Here is a link to my two incorrect attempts:
http://i.imgur.com/DDKEO.png

 

[Redbelly98]

What point did you come to?
Here is a link to my two incorrect attempts:
http://i.imgur.com/DDKEO.png

Can you show your actual work? Our forum policy is not to provide students with answers. But if you show your work, we can probably spot where the error is.

 

[Redbelly98]

Wait, never mind. I find that I agree with your 2nd answer given in Post #5. So the grading program may expect you to write it in a different (but equivalent) form.

 

[nobelsmoke]

Thank you for responding RedBelly98
Here's my work:

f'(x) = 32e^(32x)
f''(x) = 1024e^(32x)

k(x) = (1024e^(32x)) / [1+1024e^(64x)]^3/2

k'(x) =
(32768e^(32x) / (1024e^(64x)+1)^(3/2) - (100663296e^(96x)) / (1+1024e^(64x))^(5/2)

when k'(x) = 0 , x = - log(2048)/64

y = e^(32x)
y = e^ (-32log(2048)/64 )
y = e^ (-log(2048)/2)
y = 1 / (32sqrt(2))

The point is at ( -log(2048)/64, 1/32sqrt(2) ).

Somewhere I went wrong.

 

[nobelsmoke]

Wait, never mind. I find that I agree with your 2nd answer given in Post #5. So the grading program may expect you to write it in a different (but equivalent) form.

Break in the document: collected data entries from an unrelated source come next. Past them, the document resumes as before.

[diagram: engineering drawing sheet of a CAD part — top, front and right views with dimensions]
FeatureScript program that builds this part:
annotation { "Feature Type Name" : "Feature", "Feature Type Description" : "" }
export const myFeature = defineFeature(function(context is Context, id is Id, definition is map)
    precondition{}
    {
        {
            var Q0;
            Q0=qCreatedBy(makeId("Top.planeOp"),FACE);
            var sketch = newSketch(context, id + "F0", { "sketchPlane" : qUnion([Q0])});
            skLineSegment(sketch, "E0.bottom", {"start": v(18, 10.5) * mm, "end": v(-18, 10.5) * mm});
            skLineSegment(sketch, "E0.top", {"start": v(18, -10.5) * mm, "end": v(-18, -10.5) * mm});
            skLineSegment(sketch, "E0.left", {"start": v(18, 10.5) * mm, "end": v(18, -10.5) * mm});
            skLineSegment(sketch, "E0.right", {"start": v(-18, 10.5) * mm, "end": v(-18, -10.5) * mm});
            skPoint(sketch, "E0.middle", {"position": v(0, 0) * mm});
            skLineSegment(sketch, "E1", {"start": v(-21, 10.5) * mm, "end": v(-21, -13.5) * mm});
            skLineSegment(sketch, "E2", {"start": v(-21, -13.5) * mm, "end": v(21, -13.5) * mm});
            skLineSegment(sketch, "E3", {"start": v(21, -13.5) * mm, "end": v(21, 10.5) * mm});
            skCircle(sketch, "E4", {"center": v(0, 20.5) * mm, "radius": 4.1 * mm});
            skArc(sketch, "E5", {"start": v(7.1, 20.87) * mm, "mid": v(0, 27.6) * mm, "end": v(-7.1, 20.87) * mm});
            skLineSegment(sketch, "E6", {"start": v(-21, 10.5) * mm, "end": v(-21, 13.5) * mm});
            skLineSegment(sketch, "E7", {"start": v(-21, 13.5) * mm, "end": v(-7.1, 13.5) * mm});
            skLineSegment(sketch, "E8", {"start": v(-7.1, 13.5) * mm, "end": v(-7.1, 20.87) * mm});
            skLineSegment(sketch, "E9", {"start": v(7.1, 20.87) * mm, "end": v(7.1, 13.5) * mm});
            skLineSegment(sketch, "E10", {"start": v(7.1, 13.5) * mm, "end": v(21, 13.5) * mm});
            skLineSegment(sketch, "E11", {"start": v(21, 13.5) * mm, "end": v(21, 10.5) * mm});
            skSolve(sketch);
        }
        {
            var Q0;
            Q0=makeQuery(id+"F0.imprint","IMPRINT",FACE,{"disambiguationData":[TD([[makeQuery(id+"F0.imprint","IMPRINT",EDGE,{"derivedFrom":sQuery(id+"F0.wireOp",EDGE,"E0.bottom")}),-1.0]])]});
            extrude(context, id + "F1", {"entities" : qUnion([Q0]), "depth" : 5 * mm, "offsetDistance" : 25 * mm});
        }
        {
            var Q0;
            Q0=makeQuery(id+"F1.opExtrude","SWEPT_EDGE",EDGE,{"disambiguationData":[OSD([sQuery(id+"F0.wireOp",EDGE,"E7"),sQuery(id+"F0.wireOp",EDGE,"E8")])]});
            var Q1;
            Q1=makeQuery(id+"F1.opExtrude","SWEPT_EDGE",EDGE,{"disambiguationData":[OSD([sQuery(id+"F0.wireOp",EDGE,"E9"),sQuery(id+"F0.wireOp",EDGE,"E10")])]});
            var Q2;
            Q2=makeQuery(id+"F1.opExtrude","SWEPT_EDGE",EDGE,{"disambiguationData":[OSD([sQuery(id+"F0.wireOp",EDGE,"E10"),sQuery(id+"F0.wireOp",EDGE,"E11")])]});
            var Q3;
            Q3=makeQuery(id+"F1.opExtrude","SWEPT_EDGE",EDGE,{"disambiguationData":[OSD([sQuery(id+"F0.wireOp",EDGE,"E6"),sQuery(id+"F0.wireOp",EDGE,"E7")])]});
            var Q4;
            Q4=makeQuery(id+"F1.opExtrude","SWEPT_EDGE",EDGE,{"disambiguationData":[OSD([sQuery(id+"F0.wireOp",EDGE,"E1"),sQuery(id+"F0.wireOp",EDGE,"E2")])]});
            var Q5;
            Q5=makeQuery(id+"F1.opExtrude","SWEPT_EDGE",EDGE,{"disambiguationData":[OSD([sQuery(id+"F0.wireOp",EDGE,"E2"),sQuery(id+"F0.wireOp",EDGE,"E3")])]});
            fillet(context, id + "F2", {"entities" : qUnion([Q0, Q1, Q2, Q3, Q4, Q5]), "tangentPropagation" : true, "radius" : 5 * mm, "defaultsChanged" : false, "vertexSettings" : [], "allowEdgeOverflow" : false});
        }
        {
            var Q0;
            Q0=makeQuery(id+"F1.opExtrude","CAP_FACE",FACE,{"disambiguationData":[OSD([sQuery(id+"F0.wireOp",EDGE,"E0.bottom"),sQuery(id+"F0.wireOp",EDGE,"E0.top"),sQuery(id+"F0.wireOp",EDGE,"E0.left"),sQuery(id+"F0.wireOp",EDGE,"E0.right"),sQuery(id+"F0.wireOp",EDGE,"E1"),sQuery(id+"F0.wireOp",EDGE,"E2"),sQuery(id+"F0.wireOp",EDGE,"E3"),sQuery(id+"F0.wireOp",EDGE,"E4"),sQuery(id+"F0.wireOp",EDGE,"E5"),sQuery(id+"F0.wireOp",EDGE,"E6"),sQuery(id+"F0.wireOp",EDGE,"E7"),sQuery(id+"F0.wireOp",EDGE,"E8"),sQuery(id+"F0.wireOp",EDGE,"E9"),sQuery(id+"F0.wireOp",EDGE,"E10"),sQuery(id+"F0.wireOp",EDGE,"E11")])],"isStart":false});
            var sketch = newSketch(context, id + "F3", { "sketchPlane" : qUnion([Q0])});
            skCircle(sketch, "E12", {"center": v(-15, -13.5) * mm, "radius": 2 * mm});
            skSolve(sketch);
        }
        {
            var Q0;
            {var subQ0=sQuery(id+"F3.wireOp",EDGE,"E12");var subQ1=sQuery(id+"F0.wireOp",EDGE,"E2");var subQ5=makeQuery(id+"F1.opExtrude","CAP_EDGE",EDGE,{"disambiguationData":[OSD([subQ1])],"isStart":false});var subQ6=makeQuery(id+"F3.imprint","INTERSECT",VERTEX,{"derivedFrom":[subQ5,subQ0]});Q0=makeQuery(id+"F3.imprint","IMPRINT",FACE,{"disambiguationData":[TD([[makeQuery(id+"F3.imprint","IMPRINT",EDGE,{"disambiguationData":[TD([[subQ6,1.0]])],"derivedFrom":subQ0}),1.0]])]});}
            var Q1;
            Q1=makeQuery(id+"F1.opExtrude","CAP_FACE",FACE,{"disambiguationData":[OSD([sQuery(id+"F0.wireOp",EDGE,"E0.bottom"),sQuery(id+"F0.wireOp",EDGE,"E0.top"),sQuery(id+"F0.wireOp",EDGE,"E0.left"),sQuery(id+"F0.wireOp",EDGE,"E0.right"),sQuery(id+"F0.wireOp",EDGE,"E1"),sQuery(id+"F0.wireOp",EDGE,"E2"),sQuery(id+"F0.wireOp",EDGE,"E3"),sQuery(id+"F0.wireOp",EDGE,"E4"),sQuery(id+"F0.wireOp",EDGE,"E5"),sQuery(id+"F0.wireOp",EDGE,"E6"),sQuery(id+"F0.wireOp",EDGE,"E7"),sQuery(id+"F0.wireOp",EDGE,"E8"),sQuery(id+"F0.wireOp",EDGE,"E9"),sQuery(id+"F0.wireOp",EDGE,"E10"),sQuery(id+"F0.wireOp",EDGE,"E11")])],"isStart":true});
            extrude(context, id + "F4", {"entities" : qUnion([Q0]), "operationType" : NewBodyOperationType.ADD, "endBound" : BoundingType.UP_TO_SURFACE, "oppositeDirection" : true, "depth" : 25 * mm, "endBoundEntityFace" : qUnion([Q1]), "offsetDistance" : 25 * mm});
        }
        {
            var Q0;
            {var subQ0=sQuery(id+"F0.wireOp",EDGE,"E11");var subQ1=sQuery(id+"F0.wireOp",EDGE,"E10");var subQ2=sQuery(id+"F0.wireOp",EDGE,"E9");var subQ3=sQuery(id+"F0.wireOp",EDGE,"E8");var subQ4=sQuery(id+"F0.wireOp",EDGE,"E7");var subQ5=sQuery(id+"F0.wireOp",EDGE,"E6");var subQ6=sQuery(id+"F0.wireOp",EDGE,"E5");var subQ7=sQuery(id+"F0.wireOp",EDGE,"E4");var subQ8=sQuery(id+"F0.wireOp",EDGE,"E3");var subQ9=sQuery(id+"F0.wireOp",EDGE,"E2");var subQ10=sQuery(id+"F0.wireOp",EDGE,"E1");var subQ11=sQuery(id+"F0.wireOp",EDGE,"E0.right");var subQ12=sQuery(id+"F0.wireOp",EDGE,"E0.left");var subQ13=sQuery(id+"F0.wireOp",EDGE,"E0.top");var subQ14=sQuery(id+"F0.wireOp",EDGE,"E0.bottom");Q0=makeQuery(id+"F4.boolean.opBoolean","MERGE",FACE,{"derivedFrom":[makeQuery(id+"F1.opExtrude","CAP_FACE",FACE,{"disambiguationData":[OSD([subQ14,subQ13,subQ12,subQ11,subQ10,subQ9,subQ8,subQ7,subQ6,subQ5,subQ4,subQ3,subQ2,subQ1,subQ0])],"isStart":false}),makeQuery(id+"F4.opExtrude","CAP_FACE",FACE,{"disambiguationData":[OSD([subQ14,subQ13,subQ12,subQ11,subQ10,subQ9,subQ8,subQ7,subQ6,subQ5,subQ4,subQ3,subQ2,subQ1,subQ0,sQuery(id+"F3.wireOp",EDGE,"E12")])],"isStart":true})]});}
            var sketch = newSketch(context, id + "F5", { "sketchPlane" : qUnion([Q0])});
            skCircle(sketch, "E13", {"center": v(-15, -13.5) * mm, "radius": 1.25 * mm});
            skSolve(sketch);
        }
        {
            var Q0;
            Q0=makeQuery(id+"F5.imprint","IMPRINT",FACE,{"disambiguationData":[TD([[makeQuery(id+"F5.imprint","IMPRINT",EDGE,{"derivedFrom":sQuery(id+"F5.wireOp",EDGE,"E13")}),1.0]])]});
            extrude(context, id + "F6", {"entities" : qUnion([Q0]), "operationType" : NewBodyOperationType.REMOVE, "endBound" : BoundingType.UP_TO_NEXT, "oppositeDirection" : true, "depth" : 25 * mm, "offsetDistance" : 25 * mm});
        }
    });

Ok, thank you. I will keep that in mind.

 

[Redbelly98]

Perhaps if you expressed 2048 as (an integer)^{(another integer)}, then you could simplify the expression -log(2048)/64 and get it in a form that would be accepted.

 

[nobelsmoke]

Great Idea,
I'll post here after I submit my final attempt.

 

[Redbelly98]

Another thought: are you sure the grading system interprets "log" to mean the natural log, and not the base-10 log?